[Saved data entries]
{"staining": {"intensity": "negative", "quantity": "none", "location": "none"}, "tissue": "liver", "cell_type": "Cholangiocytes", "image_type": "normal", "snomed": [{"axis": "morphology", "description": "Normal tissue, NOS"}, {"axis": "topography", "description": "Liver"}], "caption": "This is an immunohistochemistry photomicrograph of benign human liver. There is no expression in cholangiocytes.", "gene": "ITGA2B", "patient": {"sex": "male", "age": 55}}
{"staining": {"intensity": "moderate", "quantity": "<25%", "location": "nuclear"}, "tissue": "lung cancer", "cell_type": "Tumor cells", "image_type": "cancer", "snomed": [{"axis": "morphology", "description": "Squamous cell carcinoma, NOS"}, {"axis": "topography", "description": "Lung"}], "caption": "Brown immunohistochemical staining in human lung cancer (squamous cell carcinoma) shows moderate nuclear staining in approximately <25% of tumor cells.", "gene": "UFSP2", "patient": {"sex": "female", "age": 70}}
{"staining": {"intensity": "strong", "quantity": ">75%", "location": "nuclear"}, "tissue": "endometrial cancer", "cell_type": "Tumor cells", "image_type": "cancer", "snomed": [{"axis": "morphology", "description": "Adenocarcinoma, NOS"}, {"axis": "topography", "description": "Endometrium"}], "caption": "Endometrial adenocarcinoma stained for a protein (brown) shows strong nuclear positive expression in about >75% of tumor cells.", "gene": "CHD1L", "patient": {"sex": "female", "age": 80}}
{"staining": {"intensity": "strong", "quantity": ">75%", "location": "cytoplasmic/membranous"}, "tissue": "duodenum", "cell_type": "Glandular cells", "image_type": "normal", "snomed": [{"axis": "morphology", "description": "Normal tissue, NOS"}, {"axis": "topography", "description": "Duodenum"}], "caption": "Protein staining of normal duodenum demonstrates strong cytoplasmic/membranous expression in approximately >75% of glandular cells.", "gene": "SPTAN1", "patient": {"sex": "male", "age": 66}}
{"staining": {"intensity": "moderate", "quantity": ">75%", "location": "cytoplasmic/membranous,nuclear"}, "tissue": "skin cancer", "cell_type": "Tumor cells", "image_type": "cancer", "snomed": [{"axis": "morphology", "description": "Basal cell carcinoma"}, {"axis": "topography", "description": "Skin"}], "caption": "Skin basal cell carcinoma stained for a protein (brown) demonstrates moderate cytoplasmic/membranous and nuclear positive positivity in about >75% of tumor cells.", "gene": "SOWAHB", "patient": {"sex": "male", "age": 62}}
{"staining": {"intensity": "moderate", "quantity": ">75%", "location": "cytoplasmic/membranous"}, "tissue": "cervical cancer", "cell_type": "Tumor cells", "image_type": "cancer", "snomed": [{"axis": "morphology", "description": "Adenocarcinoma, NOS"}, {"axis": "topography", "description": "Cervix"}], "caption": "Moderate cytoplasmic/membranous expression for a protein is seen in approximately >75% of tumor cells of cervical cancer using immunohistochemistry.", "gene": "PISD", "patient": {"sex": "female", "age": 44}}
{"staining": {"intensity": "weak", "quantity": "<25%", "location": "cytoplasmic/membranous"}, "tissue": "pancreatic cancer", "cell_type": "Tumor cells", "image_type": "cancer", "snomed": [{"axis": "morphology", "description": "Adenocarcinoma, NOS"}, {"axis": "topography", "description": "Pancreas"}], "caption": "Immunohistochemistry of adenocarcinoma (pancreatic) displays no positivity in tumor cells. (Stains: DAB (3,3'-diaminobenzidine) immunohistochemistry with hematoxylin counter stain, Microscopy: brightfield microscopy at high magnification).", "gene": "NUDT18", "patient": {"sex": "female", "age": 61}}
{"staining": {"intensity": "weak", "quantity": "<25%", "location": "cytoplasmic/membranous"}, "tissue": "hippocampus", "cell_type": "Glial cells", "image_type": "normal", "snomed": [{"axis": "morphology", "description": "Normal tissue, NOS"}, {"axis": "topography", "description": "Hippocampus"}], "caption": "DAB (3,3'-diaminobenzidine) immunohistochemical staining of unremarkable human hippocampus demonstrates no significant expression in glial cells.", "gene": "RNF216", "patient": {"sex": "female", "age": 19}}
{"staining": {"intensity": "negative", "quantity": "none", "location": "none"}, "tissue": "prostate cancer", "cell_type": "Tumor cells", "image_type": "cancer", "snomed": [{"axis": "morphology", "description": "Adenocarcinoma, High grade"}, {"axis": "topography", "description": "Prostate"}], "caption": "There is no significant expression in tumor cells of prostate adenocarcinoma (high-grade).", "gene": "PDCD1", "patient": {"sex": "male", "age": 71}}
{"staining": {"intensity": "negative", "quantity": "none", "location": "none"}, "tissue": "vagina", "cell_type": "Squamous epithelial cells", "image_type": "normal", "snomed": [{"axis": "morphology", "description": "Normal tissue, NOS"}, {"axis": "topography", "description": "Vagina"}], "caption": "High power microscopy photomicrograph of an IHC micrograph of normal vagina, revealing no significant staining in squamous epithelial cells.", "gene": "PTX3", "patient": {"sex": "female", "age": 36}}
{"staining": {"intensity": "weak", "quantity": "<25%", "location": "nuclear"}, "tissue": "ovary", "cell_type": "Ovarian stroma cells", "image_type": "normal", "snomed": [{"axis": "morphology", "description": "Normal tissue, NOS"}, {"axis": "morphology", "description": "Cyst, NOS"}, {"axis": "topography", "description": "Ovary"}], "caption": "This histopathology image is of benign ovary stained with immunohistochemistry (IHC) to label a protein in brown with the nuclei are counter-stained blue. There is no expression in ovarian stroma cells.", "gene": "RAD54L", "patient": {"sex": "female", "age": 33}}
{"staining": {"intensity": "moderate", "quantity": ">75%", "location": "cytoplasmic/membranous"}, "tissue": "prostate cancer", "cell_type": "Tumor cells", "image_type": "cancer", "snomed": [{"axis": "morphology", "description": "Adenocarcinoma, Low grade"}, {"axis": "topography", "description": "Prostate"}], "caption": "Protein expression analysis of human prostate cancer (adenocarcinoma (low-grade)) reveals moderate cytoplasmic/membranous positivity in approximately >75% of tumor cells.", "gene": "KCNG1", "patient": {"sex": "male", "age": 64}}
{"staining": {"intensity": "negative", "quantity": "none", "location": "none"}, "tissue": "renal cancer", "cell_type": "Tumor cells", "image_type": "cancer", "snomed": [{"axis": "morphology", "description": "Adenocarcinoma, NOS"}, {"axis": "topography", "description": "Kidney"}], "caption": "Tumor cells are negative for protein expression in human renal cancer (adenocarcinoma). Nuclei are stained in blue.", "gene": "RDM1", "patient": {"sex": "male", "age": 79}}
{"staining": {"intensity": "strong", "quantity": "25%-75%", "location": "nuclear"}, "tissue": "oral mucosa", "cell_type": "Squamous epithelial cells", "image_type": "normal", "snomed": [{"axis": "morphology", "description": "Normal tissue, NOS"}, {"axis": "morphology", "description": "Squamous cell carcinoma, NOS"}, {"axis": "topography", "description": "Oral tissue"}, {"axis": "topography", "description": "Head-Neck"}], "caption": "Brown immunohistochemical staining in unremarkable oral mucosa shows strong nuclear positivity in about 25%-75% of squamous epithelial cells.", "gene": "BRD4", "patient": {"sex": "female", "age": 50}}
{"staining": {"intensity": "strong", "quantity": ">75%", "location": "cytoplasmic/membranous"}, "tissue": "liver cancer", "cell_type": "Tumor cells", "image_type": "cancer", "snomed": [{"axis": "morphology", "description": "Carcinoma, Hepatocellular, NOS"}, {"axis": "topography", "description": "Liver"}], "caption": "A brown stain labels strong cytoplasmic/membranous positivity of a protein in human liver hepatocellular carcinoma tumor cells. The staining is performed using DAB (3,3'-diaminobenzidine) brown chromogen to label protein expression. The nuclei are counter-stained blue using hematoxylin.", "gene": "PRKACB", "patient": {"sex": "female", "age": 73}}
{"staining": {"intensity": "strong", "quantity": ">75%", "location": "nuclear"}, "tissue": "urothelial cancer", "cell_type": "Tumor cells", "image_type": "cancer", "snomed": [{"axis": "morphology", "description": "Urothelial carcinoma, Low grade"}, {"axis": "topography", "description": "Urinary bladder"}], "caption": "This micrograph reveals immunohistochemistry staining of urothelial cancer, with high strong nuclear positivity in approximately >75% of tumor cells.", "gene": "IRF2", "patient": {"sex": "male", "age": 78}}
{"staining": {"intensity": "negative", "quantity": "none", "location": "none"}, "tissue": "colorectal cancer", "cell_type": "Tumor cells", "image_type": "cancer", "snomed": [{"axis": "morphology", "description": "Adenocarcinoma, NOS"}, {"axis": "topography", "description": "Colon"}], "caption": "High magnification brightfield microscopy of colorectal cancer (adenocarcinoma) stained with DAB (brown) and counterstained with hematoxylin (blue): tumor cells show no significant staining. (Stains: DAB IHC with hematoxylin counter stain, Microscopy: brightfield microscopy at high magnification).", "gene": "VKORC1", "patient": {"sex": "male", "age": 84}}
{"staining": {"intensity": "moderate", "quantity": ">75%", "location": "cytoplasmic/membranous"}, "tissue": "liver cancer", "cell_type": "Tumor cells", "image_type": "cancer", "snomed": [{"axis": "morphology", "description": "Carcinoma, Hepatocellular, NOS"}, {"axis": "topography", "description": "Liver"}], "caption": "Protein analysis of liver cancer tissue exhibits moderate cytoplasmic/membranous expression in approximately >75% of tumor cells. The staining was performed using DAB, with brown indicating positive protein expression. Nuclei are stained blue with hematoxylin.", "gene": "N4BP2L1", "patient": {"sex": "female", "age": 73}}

### Task to carry out:
A word-for-word copy of the lines above from the one with "is no significant" through the one with "power microscopy photomicrograph", inclusive, is the only output wanted.

### Answer for this exercise:
{"staining": {"intensity": "negative", "quantity": "none", "location": "none"}, "tissue": "prostate cancer", "cell_type": "Tumor cells", "image_type": "cancer", "snomed": [{"axis": "morphology", "description": "Adenocarcinoma, High grade"}, {"axis": "topography", "description": "Prostate"}], "caption": "There is no significant expression in tumor cells of prostate adenocarcinoma (high-grade).", "gene": "PDCD1", "patient": {"sex": "male", "age": 71}}
{"staining": {"intensity": "negative", "quantity": "none", "location": "none"}, "tissue": "vagina", "cell_type": "Squamous epithelial cells", "image_type": "normal", "snomed": [{"axis": "morphology", "description": "Normal tissue, NOS"}, {"axis": "topography", "description": "Vagina"}], "caption": "High power microscopy photomicrograph of an IHC micrograph of normal vagina, revealing no significant staining in squamous epithelial cells.", "gene": "PTX3", "patient": {"sex": "female", "age": 36}}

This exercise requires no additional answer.